DAYTONA BEACH, Fla.--(BUSINESS WIRE)--Consolidated-Tomoka Land Co. (NYSE American: CTO) (the “Company”) today announced that it sold its two mezzanine loan investments, secured by equity interests in the Glenn Hotel in Atlanta, GA (“Glenn Loan”) and the DFW Hyatt in Dallas, TX (“DFW Loan”), with an aggregate principal balance of $15 million. The loans were sold at a slight premium to par resulting in a combined unleveraged IRR of approximately 9.75%. The Company purchased the $5.0 million Glenn Loan in January 2014 and the $10.0 million DFW Loan in September 2014. The approximately $15.0 million of proceeds, net of transaction costs, will be used to pay down the Company’s credit facility.
About Consolidated-Tomoka Land Co.
Consolidated-Tomoka Land Co. is a Florida-based publicly traded real estate company, which owns a portfolio of income investments in diversified markets in the United States including more than 1.9 million square feet of income properties, as well as approximately 8,100 acres of land in the Daytona Beach area. Visit our website at www.ctlc.com.
We encourage you to review our most recent investor presentation for the quarter ended September 30, 2017, available on our website at www.ctlc.com.

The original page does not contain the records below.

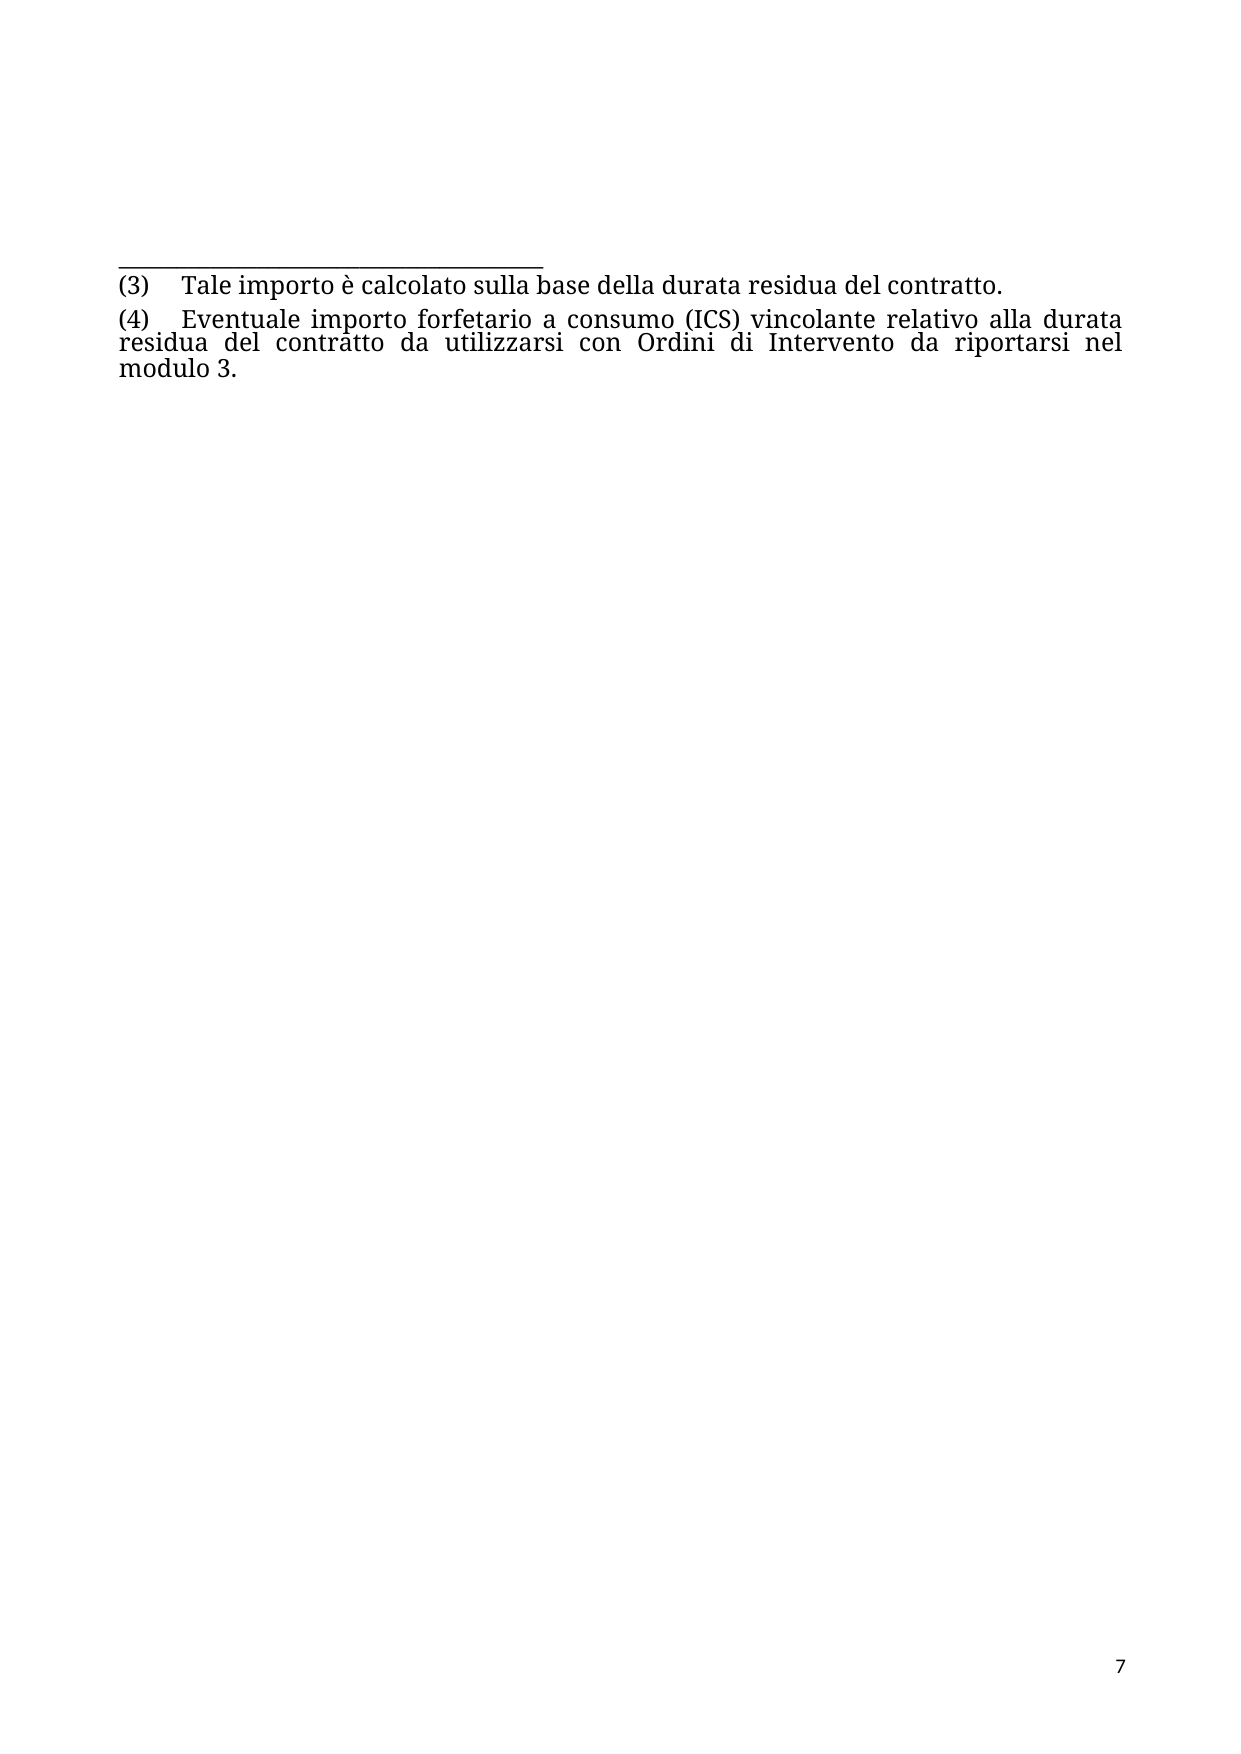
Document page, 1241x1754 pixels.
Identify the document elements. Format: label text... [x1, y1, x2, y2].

list Tale importo è calcolato sulla base della durata residua del contratto. [118, 273, 1126, 300]
list Eventuale importo forfetario a consumo (ICS) vincolante relativo alla durata residua del contratto da utilizzarsi con Ordini di Intervento da riportarsi nel modulo 3. [118, 308, 1123, 384]
text _____________________________________ [119, 239, 1126, 273]
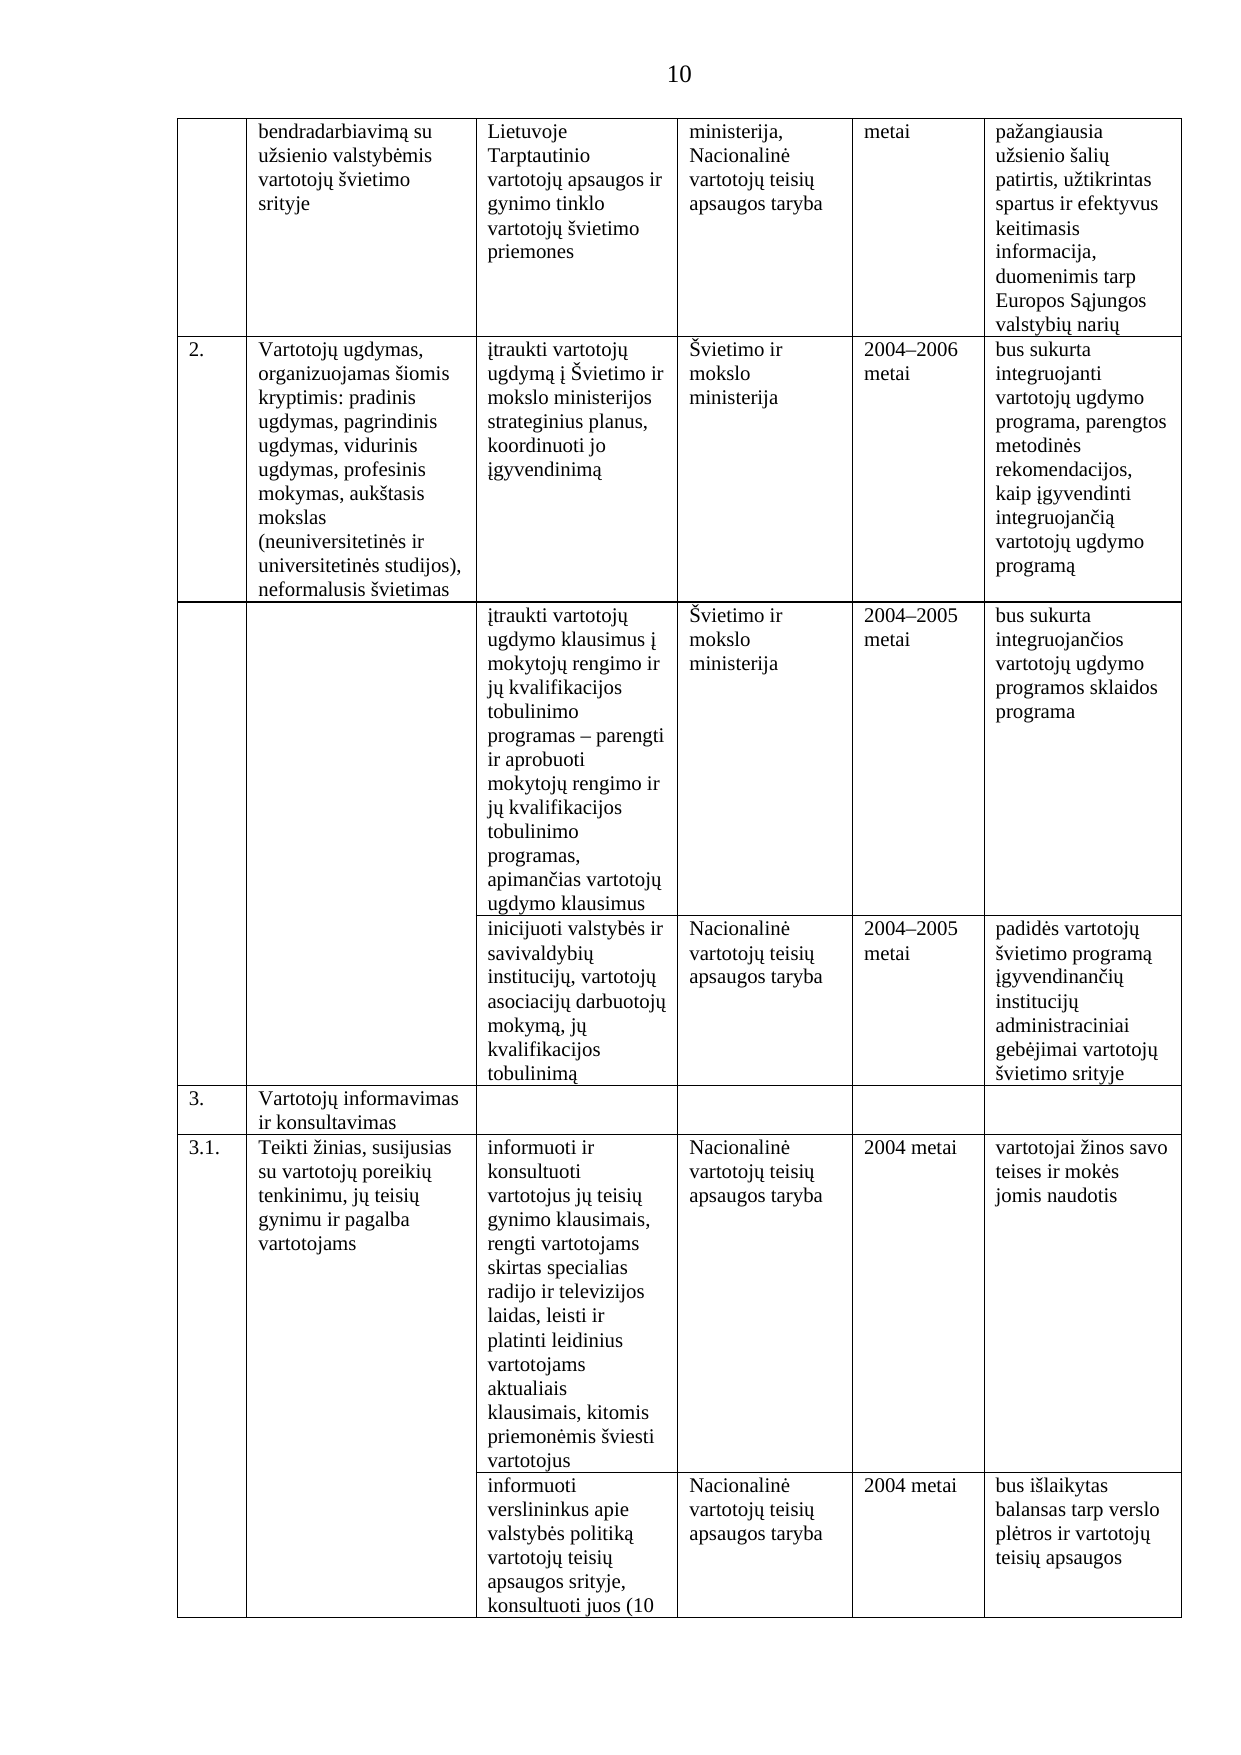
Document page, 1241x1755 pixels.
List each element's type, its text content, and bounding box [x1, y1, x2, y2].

table_cell [678, 1086, 852, 1134]
table_cell bendradarbiavimą su užsienio valstybėmis vartotojų švietimo srityje [247, 119, 476, 336]
table_cell [178, 603, 246, 1085]
table_cell Vartotojų ugdymas, organizuojamas šiomis kryptimis: pradinis ugdymas, pagrindinis ugdymas, vidurinis ugdymas, profesinis mokymas, aukštasis mokslas (neuniversitetinės ir universitetinės studijos), neformalusis švietimas [247, 337, 476, 601]
table_cell [178, 119, 246, 336]
table_cell [477, 1086, 677, 1134]
table_cell 2004 metai [853, 1473, 984, 1617]
table_cell 2004–2006 metai [853, 337, 984, 601]
table_cell [853, 1086, 984, 1134]
table_cell Švietimo ir mokslo ministerija [678, 337, 852, 601]
table_cell bus išlaikytas balansas tarp verslo plėtros ir vartotojų teisių apsaugos [985, 1473, 1181, 1617]
table_cell metai [853, 119, 984, 336]
table_cell vartotojai žinos savo teises ir mokės jomis naudotis [985, 1135, 1181, 1472]
table_cell įtraukti vartotojų ugdymo klausimus į mokytojų rengimo ir jų kvalifikacijos tobulinimo programas – parengti ir aprobuoti mokytojų rengimo ir jų kvalifikacijos tobulinimo programas, apimančias vartotojų ugdymo klausimus [477, 603, 677, 915]
table_cell įtraukti vartotojų ugdymą į Švietimo ir mokslo ministerijos strateginius planus, koordinuoti jo įgyvendinimą [477, 337, 677, 601]
table_cell Lietuvoje Tarptautinio vartotojų apsaugos ir gynimo tinklo vartotojų švietimo priemones [477, 119, 677, 336]
table_cell Vartotojų informavimas ir konsultavimas [247, 1086, 476, 1134]
table_cell Švietimo ir mokslo ministerija [678, 603, 852, 915]
table_cell 3.1. [178, 1135, 246, 1617]
table_cell [985, 1086, 1181, 1134]
table_cell Nacionalinė vartotojų teisių apsaugos taryba [678, 1473, 852, 1617]
table_cell bus sukurta integruojanti vartotojų ugdymo programa, parengtos metodinės rekomendacijos, kaip įgyvendinti integruojančią vartotojų ugdymo programą [985, 337, 1181, 601]
table_cell 2004–2005 metai [853, 916, 984, 1085]
table_cell padidės vartotojų švietimo programą įgyvendinančių institucijų administraciniai gebėjimai vartotojų švietimo srityje [985, 916, 1181, 1085]
table_cell [247, 603, 476, 1085]
table_cell inicijuoti valstybės ir savivaldybių institucijų, vartotojų asociacijų darbuotojų mokymą, jų kvalifikacijos tobulinimą [477, 916, 677, 1085]
table_cell Nacionalinė vartotojų teisių apsaugos taryba [678, 916, 852, 1085]
table_cell 2004 metai [853, 1135, 984, 1472]
table_cell 3. [178, 1086, 246, 1134]
table_cell 2. [178, 337, 246, 601]
table_cell informuoti ir konsultuoti vartotojus jų teisių gynimo klausimais, rengti vartotojams skirtas specialias radijo ir televizijos laidas, leisti ir platinti leidinius vartotojams aktualiais klausimais, kitomis priemonėmis šviesti vartotojus [477, 1135, 677, 1472]
table_cell ministerija, Nacionalinė vartotojų teisių apsaugos taryba [678, 119, 852, 336]
table_cell pažangiausia užsienio šalių patirtis, užtikrintas spartus ir efektyvus keitimasis informacija, duomenimis tarp Europos Sąjungos valstybių narių [985, 119, 1181, 336]
table_cell Nacionalinė vartotojų teisių apsaugos taryba [678, 1135, 852, 1472]
table_cell 2004–2005 metai [853, 603, 984, 915]
table_cell informuoti verslininkus apie valstybės politiką vartotojų teisių apsaugos srityje, konsultuoti juos (10 [477, 1473, 677, 1617]
table_cell bus sukurta integruojančios vartotojų ugdymo programos sklaidos programa [985, 603, 1181, 915]
table_cell Teikti žinias, susijusias su vartotojų poreikių tenkinimu, jų teisių gynimu ir pagalba vartotojams [247, 1135, 476, 1617]
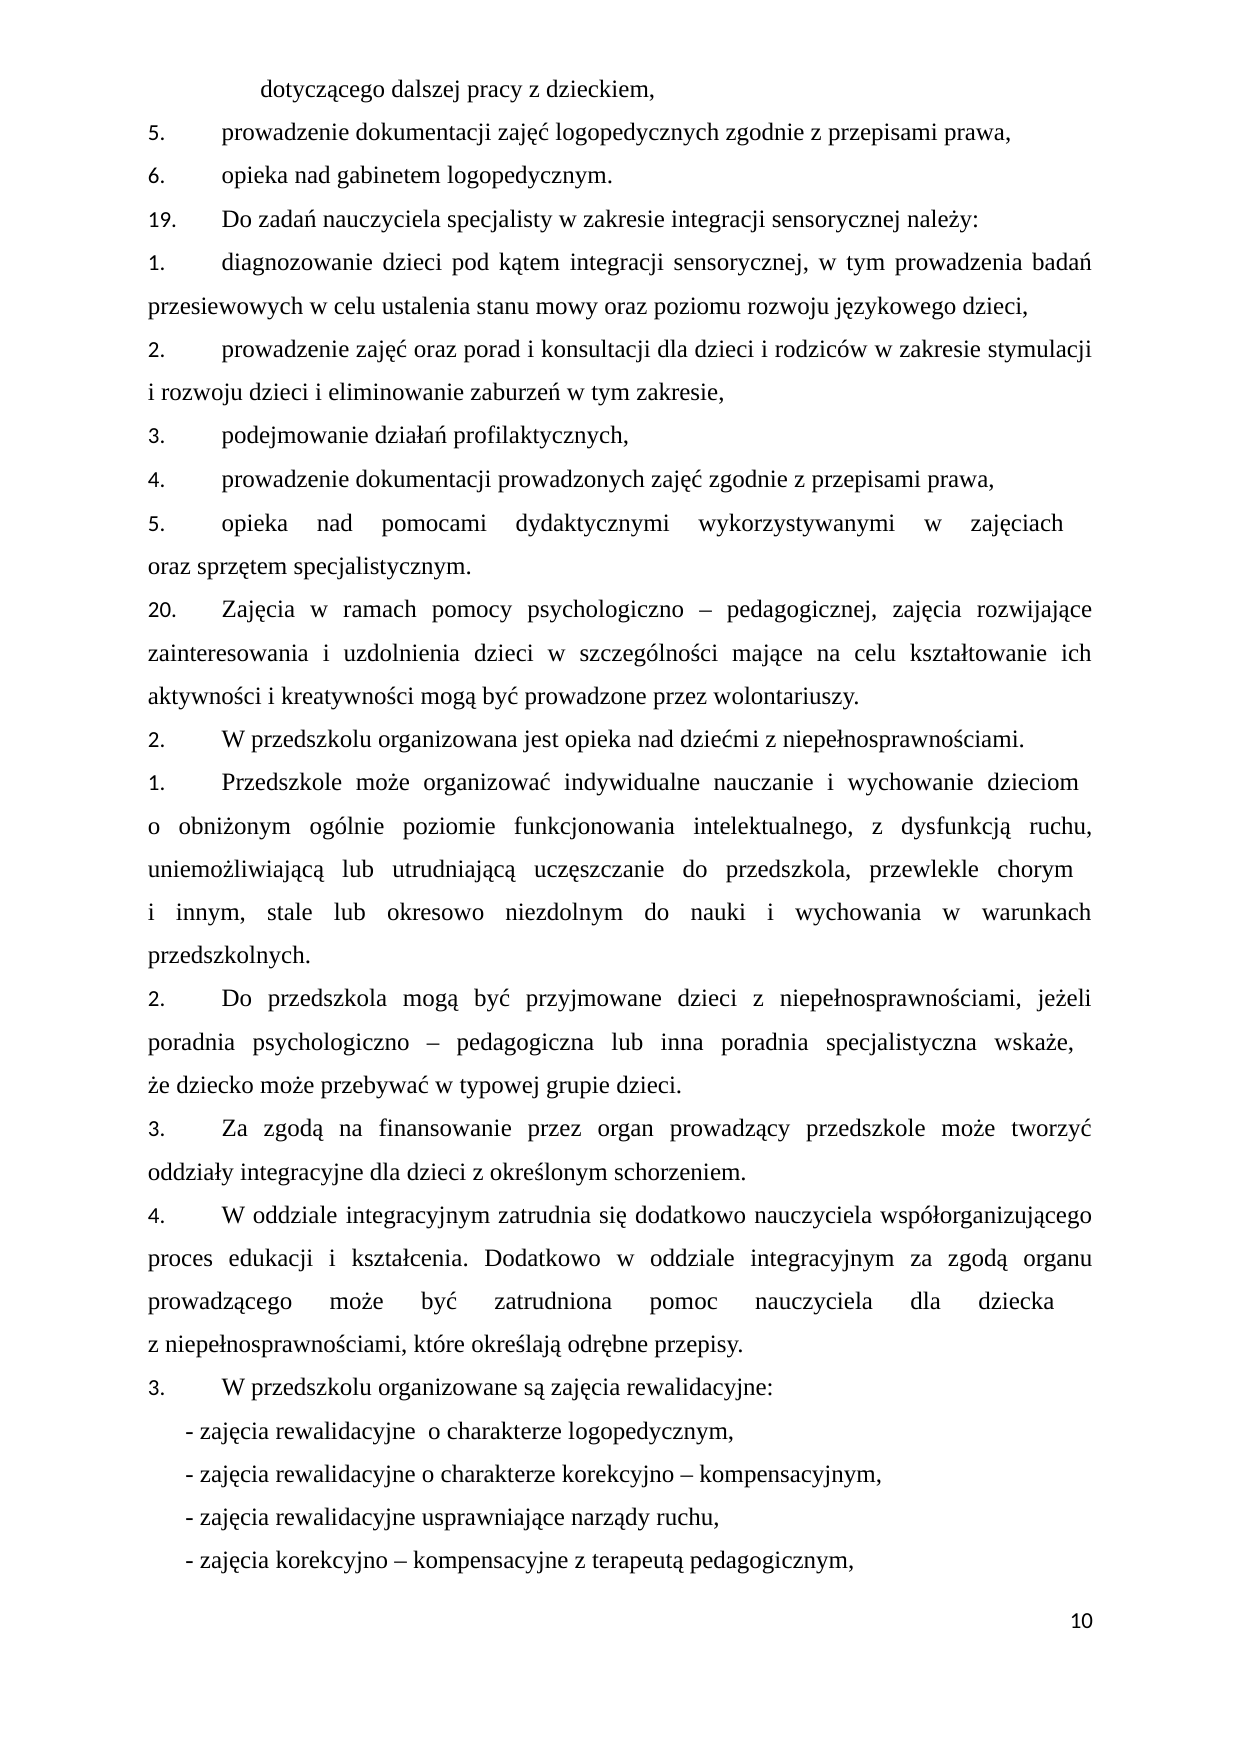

Certain statements contained in this press release (other than statements of historical fact) are forward-looking statements. Words such as “believe,” “estimate,” “expect,” “intend,” “anticipate,” “will,” “could,” “may,” “should,” “plan,” “potential,” “predict,” “forecast,” “project,” and similar expressions and variations thereof identify certain of such forward-looking statements, which speak only as of the dates on which they were made. Although forward-looking statements are made based upon management’s expectations and beliefs concerning future developments and their potential effect upon the Company, a number of factors could cause the Company’s actual results to differ materially from those set forth in the forward-looking statements. Such factors may include the completion of 1031 exchange transactions, the modification of terms of certain land sales agreements, uncertainties associated with obtaining required governmental permits and satisfying other closing conditions, as well as the uncertainties and risk factors discussed in our Annual Report on Form 10-K for the fiscal year ended December 31, 2016 as filed with the Securities and Exchange Commission. There can be no assurance that future developments will be in accordance with management’s expectations or that the effect of future developments on the Company will be those anticipated by management.